Uzmanlar bu nedenle Arktik bölgesine gelen ilk insanlara ait virüslerin, hatta nesli çoktan tükenmiş Neanderthal ve Denisovan gibi insan türlerinin taşıdıkları hastalıkların yeniden gündeme gelmesi riskine dikkat çekiyor. Rusya’da 30-40 bin yıl öncesine ait Neandertal kalıntılarına daha önce rastlanmıştı.
Bazıları, belli hastalık virüslerinin yeryüzünden silinmiş olması gibi sahte bir güven duygusuna kapılmamak ve bu riske karşı tedbir olarak aşı stoklarının bulundurulması gerektiğine inanıyor.
Eskiden kalma bakteri ve virüslerin bulunduğu yer sadece buzullar değil. Şubat 2017’de NASA araştırmacıları Meksika’da bir madendeki kristaller içerisinde 10-50 bin yıllık mikroplara rastladıklarını açıkladı.
Bunlar, kristalin sıvı kısımlarında sıkışmış ve çıkarıldıklarında çoğalmaya başlamış yeni bir mikrop türüydü.
New Mexico’daki bir mağarada ise 300 metre kadar derinlerde 4 milyon yıldır gün yüzü görmemiş bakteriler (Paenibacillus) bulundu.
Bu bakterinin insanlara hastalık bulaştırmadığı, ancak 18 doğal antibiyotiğe karşı dirençli olduğu görüldü.

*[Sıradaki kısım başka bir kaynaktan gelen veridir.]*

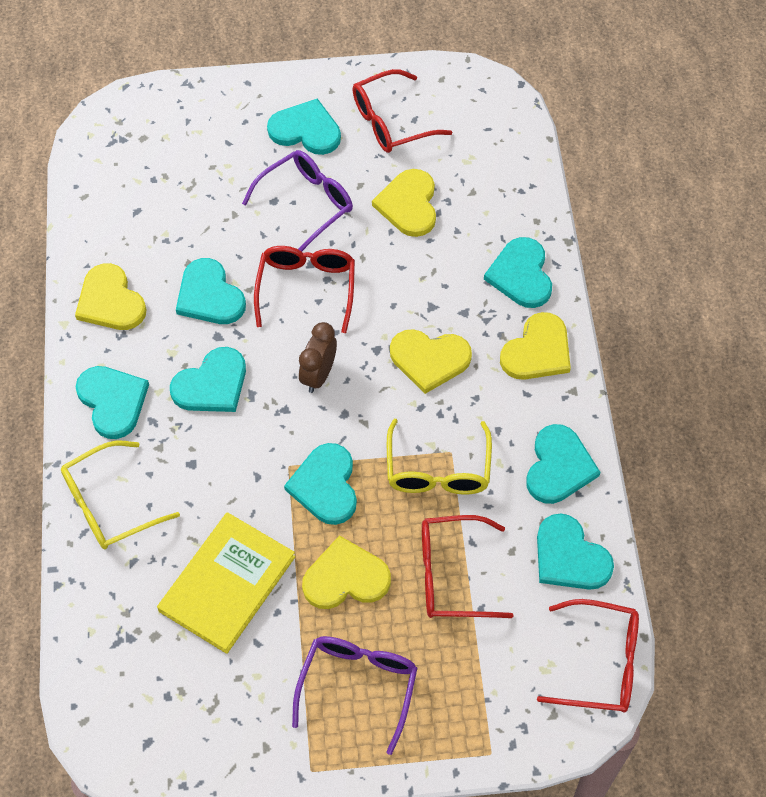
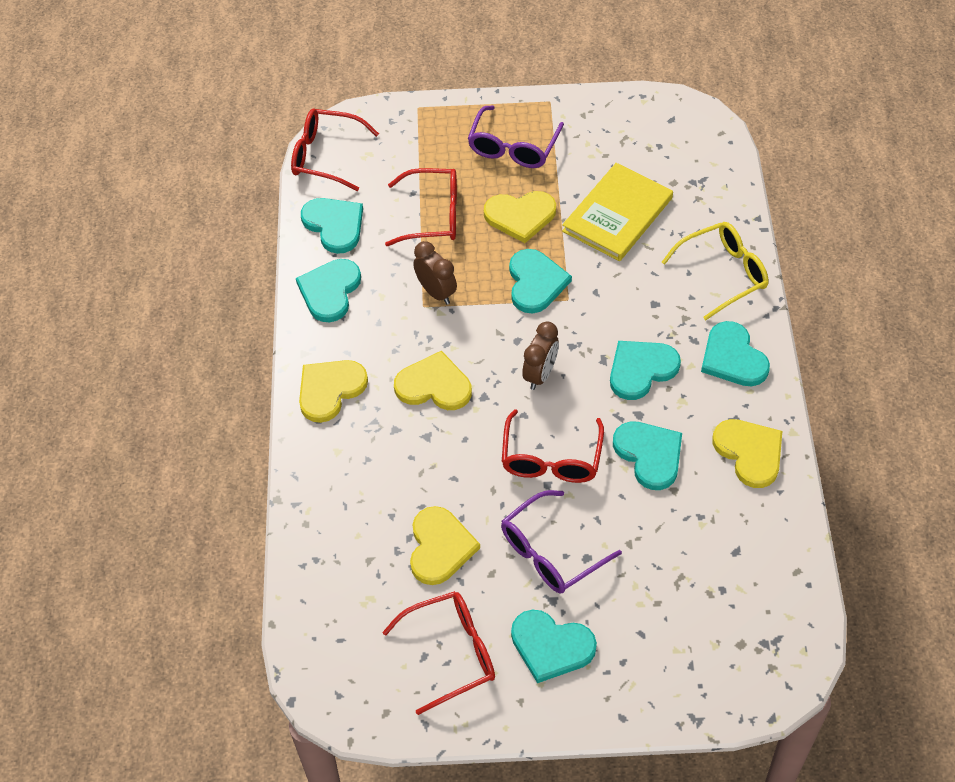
camera: 175 degrees left, 5 degrees down
yellow glasses [387,419,492,495] -> brown clock [413,241,457,305]
turquoise heart [484,237,552,308] -> none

Antibiyotikle daha önce karşı karşıya gelmemiş bu bakterinin direnç göstermesi, bakterilerin direncinin milyonlarca, belki de milyarlarca yıl öncesine dayandığını gösteriyor. Bakterinin bu özelliği, zor koşullarda rakip organizmalara karşı üstünlük kazanmak için geliştirdiği sanılıyor.
Rusya ile Kanada arasındaki Bering bölgesinde 30 bin yıldır donmuş topraklarda bulunan bakterilerin genleri 2011’de incelendiğinde de bunların bazı antibiyotiklere karşı direnç gösterdiği görülmüştü.

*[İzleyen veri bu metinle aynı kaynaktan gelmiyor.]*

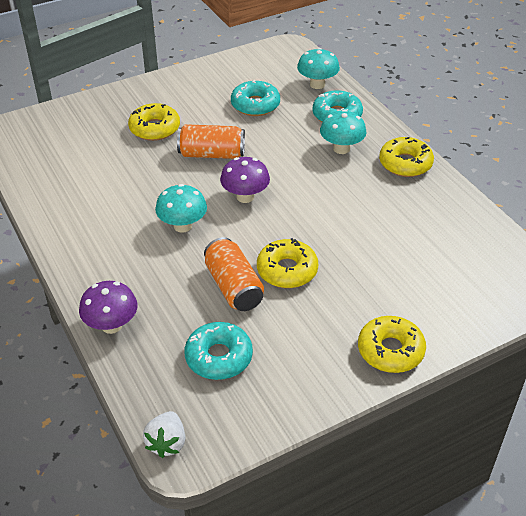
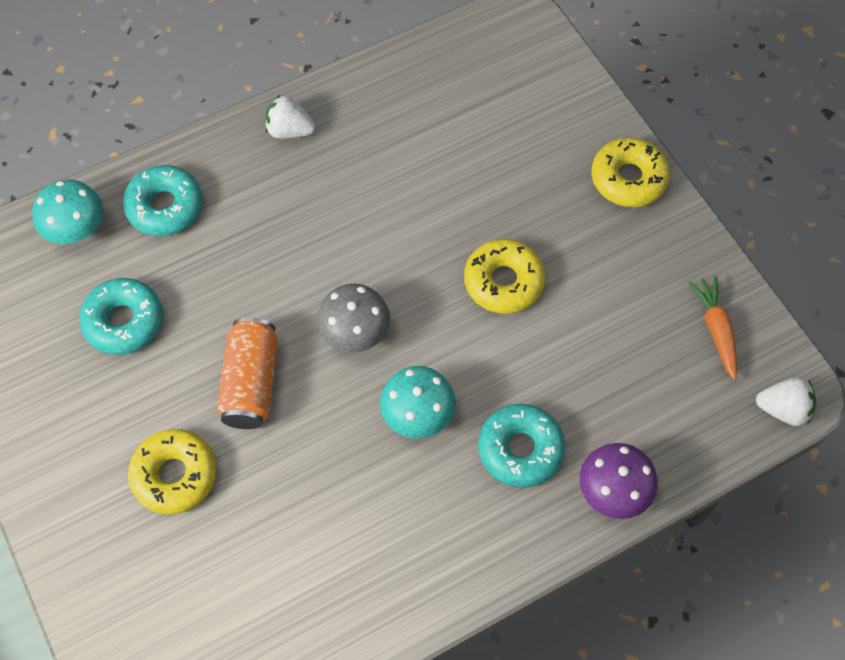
camera: 90 degrees left, 20 degrees up
turquoise donut [185,322,253,380] -> turquoise donut moved to [478,404,565,488]
orange can [204,237,264,311] -> none
purple mushroom [220,157,270,203] -> grey mushroom [317,284,390,353]
turquoise mushroom [320,109,366,154] -> none
yellow donut [379,137,434,177] -> white strawberry [265,95,316,139]
none -> orange carrot [689,276,737,380]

Peki bütün bunlardan kaygı duymak gerekir mi?
Yer altında ne kadar tehlike olduğunu bilmediğimiz için bazıları boşuna kaygı duyulmaması, asıl dikkatlerin iklim değişikliğine yöneltilmesi gerektiğini söylüyor. Örneğin dünya giderek ısındığı için kuzey ülkeleri de sıtma, kolera, dang humması gibi daha sıcak iklimlerde görülen hastalıklara maruz kalabilir.
Bazıları ise eski bakterilerin teşkil ettiği riski tam olarak bilmesek de bunları göz ardı edemeyeceğimize inanıyor. Zira bağışıklık sistemimiz için yabancı olan bu canlılarla karşılaşma halinde hastalık bulaşması riski, bunların antibiyotik direnci de göz önünde bulundurulduğunda göz ardı edilecek gibi görünmüyor.